In a recently published Infrastructure Security Design Overview document, Google has revealed that it uses proprietary chips to ensure the security of its servers in its own and third-party data centers.
As spotted by The Reg, the document says that the company designs “custom chips, including a hardware security chip that is currently being deployed on both servers and peripherals. These chips allow us to securely identify and authenticate legitimate Google devices at the hardware level.”
In house, in data center
“Google server machines use a variety of technologies to ensure that they are booting the correct software stack,” it continues.
“We use cryptographic signatures over low-level components like the BIOS, bootloader, kernel, and base operating system image. These signatures can be validated during each boot or update. The components are all Google-controlled, built, and hardened.
“With each new generation of hardware we strive to continually improve security: for example, depending on the generation of server design, we root the trust of the boot chain in either a lockable firmware chip, a microcontroller running Google-written security code, or the above mentioned Google-designed security chip.”
Google was infamously implicated in the 2013 Snowden leaks, where it was revealed that the NSA and GCHQ had successfully tapped the corporation’s data centers.

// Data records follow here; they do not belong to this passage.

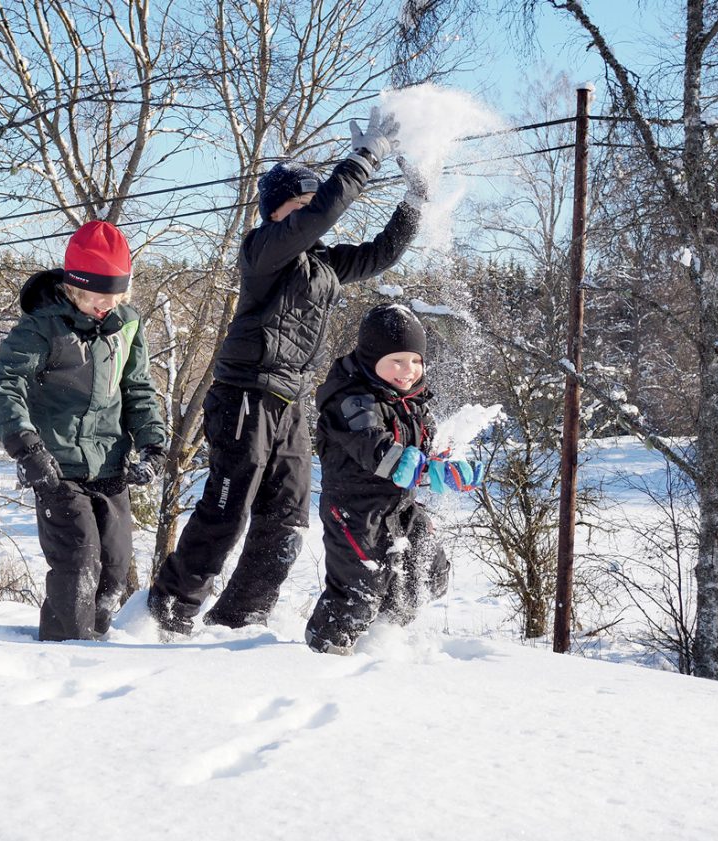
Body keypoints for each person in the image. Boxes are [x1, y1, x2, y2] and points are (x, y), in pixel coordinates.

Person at [148, 108, 427, 635]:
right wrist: (365, 157)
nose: (308, 215)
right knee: (227, 510)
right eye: (299, 206)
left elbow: (381, 254)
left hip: (288, 401)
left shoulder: (322, 266)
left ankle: (240, 621)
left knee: (288, 519)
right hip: (244, 395)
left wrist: (415, 199)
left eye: (308, 205)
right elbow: (321, 216)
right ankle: (168, 611)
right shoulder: (263, 251)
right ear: (277, 213)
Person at [0, 220, 166, 642]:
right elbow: (3, 384)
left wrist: (152, 443)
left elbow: (137, 388)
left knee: (114, 569)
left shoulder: (126, 325)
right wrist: (26, 446)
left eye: (116, 295)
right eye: (98, 295)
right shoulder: (42, 329)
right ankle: (66, 652)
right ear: (74, 287)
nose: (108, 304)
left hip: (110, 465)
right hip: (57, 467)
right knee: (79, 563)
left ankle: (93, 645)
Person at [305, 303, 477, 656]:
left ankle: (382, 644)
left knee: (426, 573)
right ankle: (324, 649)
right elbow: (374, 447)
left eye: (415, 360)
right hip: (355, 512)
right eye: (396, 361)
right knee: (361, 586)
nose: (408, 370)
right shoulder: (350, 400)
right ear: (371, 358)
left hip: (400, 507)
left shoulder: (413, 402)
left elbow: (431, 447)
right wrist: (417, 467)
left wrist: (449, 464)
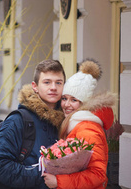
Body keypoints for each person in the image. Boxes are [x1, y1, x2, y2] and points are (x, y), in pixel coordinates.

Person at [0, 59, 66, 188]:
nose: (53, 87)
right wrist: (41, 174)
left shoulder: (65, 121)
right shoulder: (19, 121)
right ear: (35, 86)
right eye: (47, 82)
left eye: (58, 82)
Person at [42, 59, 117, 189]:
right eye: (64, 98)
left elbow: (98, 174)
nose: (66, 104)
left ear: (84, 103)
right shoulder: (75, 124)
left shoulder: (87, 129)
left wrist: (58, 181)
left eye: (74, 100)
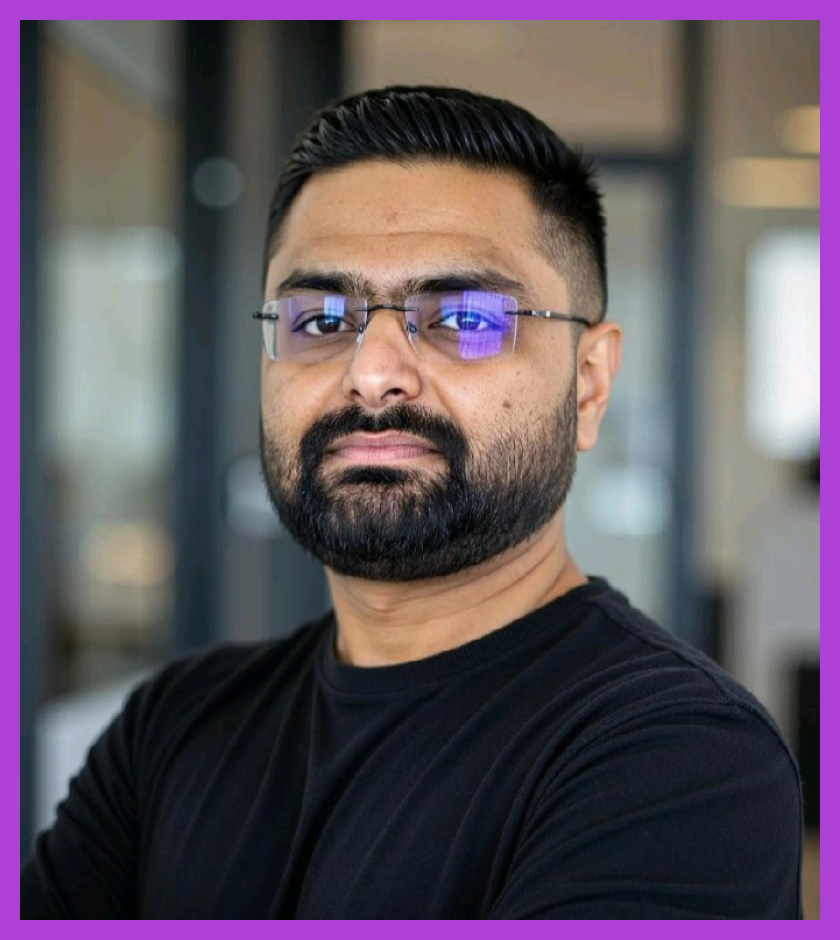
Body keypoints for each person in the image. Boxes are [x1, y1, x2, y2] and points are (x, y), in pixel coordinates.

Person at [21, 85, 802, 919]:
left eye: (464, 317)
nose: (371, 373)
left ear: (587, 385)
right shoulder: (175, 726)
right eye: (321, 319)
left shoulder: (679, 761)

The document states: “To protect against sophisticated adversaries who may be trying to tap our private WAN links, the infrastructure automatically encrypts all infrastructure RPC [remote procedure calls] traffic which goes over the WAN between data centers, without requiring any explicit configuration from the service. We have started to deploy hardware cryptographic accelerators that will allow us to extend this default encryption to all infrastructure RPC traffic inside our data centers.”
Previously, Google revealed that it designed its own ‘Tensor Processing Units’ for machine learning projects. While the company has been relatively quiet about how widespread its TPUs are, it had said they were used for the AlphaGo project, as well as to cut the costs of its Cloud Vision API by roughly 80 percent.
The document details several other security measures adopted by Google, including “independent biometric identification systems, cameras, and metal detectors” when colocating in third-party data centers, as well as revealing that the company scans employees’ devices to “ensure that the operating system images for these client devices are up-to-date with security patches.”